I do not need to learn the workflow on the job. Understanding it is how I source the meeting in the first place.


// 04  the map

Where I'd point it first.

[01]

Money movement platforms

The asset is a user base that moves funds or credentials, so fraud converts directly to cash. neobanks, P2P payments. High value target because the loss is most quantifiable.

proof: Cash App    targets: Coinbase, Robinhood, SoFi, Affirm
[02]

High Support consumer brands

Any company with heavy inbound support, especially over social and chat, is a target because scammers can pose as support and intercept. Fintech, telco, airlines, retail, anything with a help desk people DM.

proof: Cash App    targets: Delta, United, Verizon, Best Buy, Chewy
[03]

Consumer and Retail with mass social reach

Constant promotions and giveaways get cloned at scale. High volume, repeatable, fast to land.

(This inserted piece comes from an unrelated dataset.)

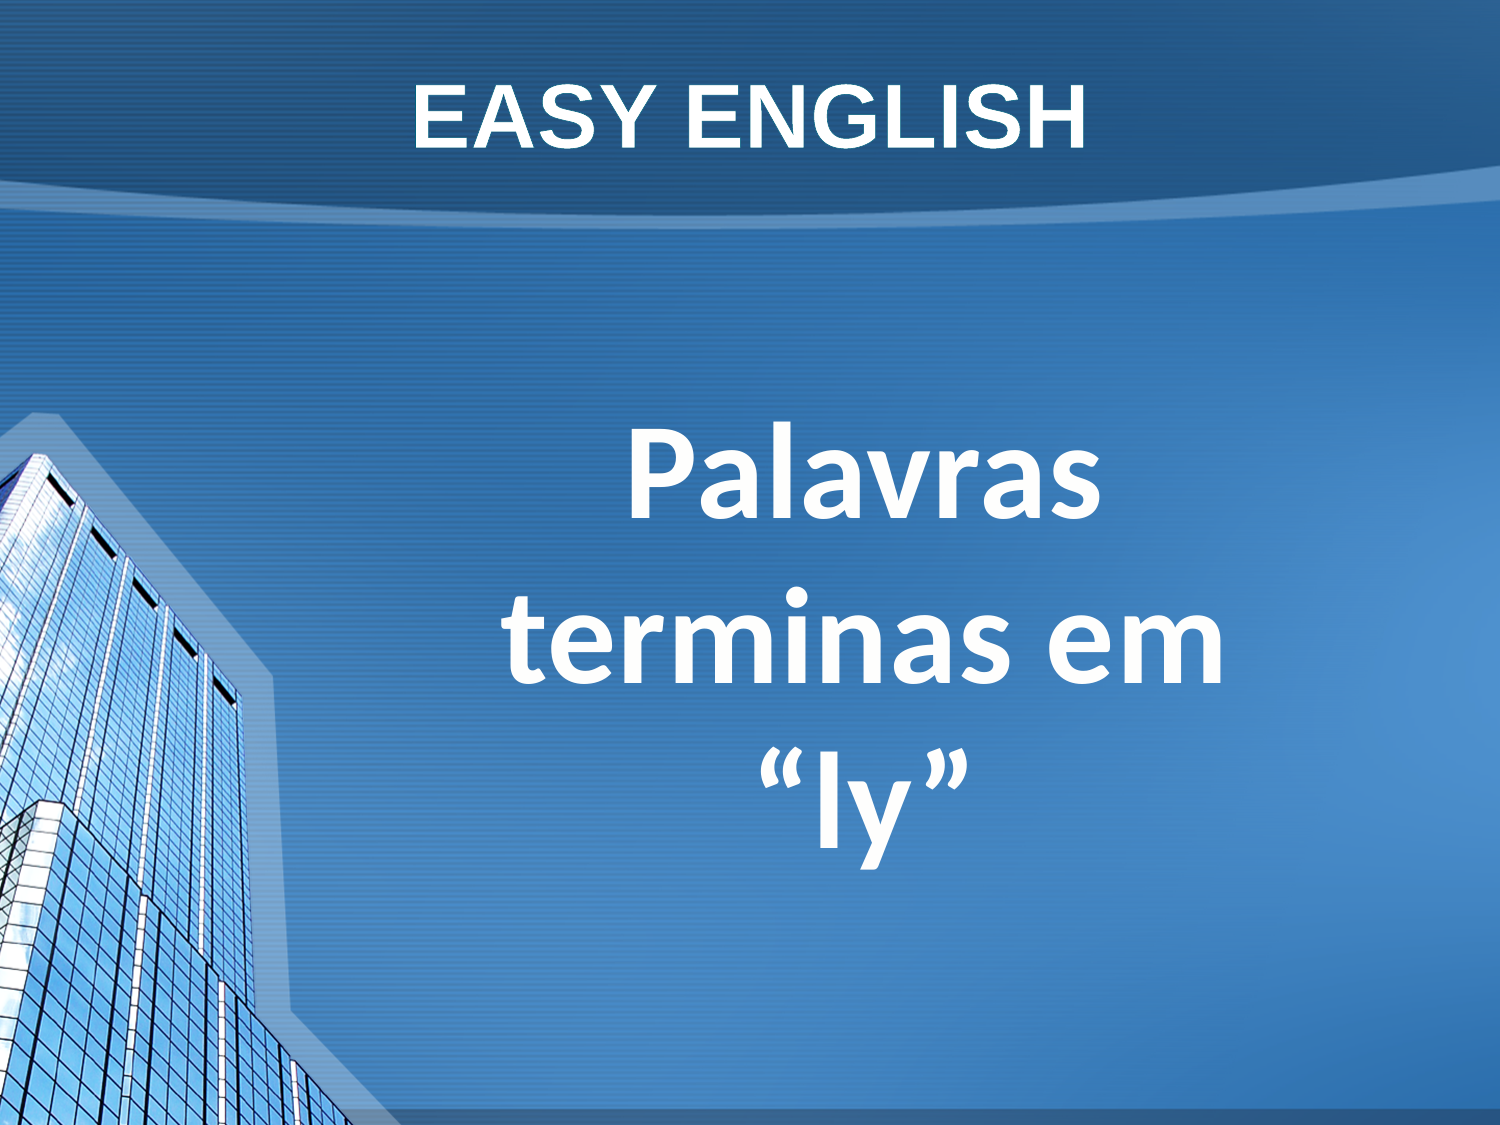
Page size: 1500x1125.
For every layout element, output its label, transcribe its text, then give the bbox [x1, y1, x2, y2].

picture [0, 0, 1500, 1125]
text_box EASY ENGLISH [186, 11, 1314, 212]
text_box Palavras terminas em “ly” [419, 373, 1311, 884]
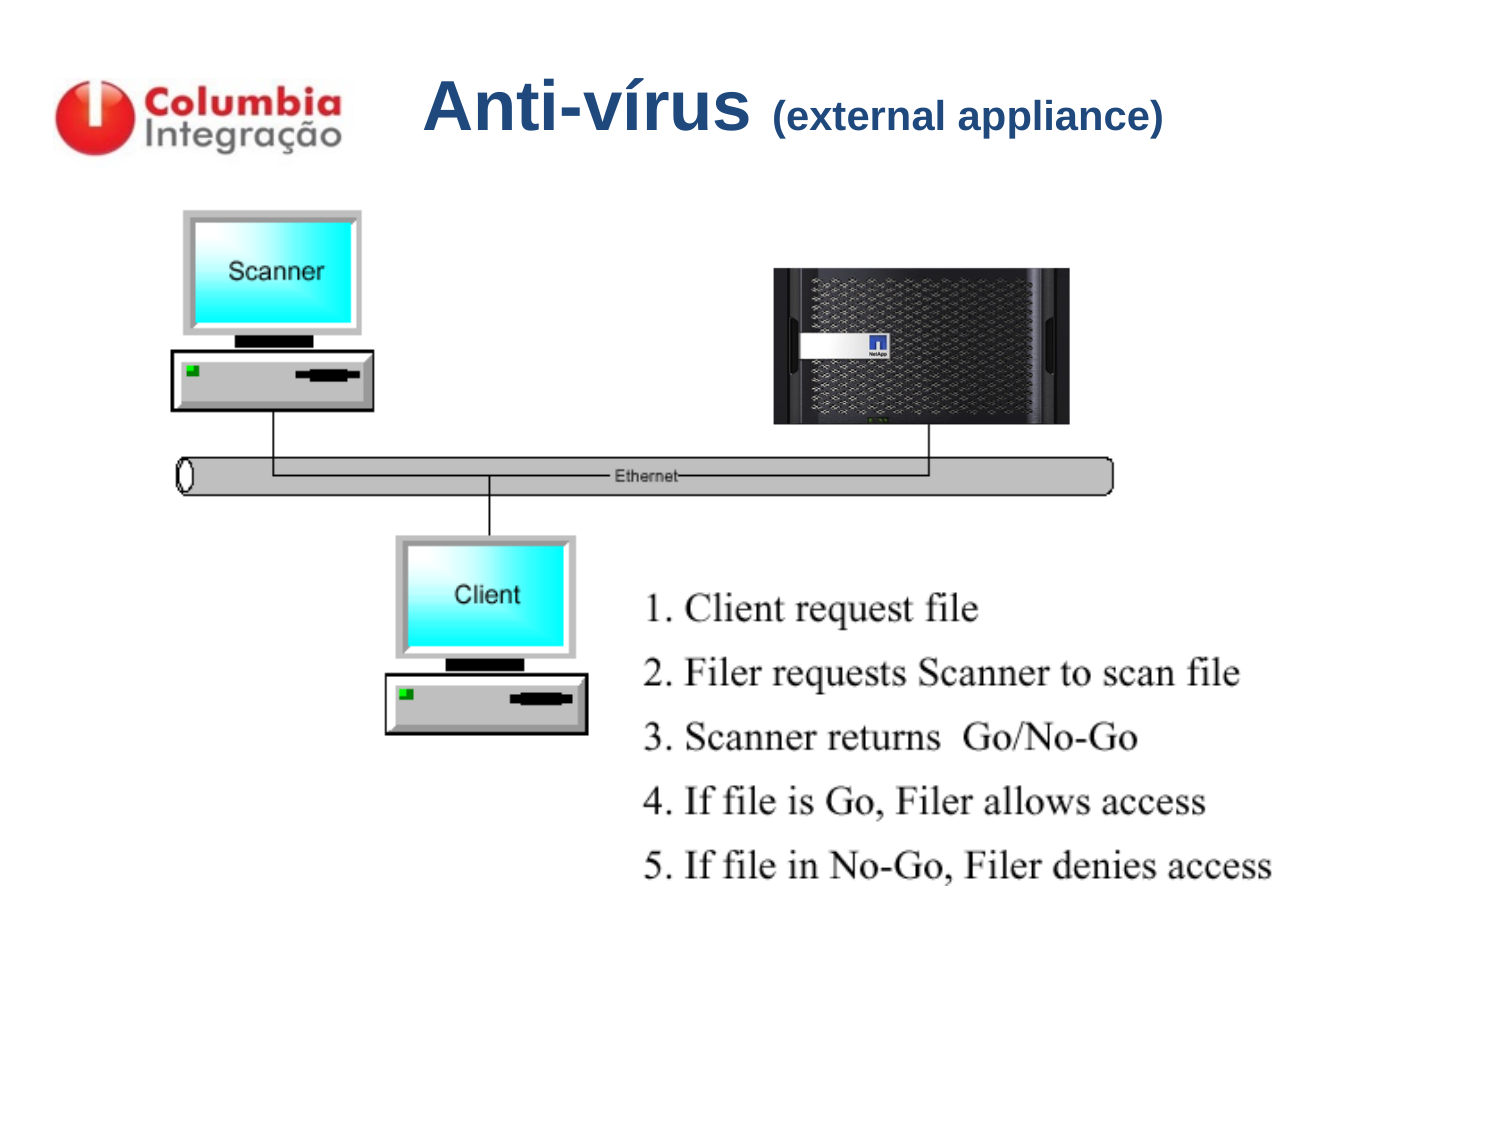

targets: Starbucks, McDonald's, Wendy's, Target, Sephora
[04]

Adjacent: AI labs and AI infrastructure

Every AI-themed scam borrows a foundation model's logo. The Recon Agent partnership is a real channel here, even if the cycle skews technical.

proof: OpenAI, Anthropic    targets: frontier labs, AI infra and data security, brands mimicked in AI investment scams

// 05  why me

A category creator needs the right technical evangelist.

Someone who can sell the idea before the market has language for it. That is how I have always sold: technically, and to the specific buyer in front of me. I did both at Cloudflare.

The threat landscape evolved with AI. So did I. I live in the AI stack now, not next to it. I build my own agents with Claude Code and Openclaw, and being AI-native is a real edge on pipeline generation at scale, which is exactly the problem a category creator has to solve early.

You know how I run a cycle. I build trust, find the right champion, and multi-thread across stakeholders until the deal has its own momentum. What is new is how much of that I now do before the first call.

I'm looking to build in my next role, and help shape the winning playbook, not inherit one. We helped build a better Internet at Cloudflare. I would like to do it again, and help make Outtake the trust layer the modern internet runs on.


That's the approach. Would love to get your thoughts on it when you have time.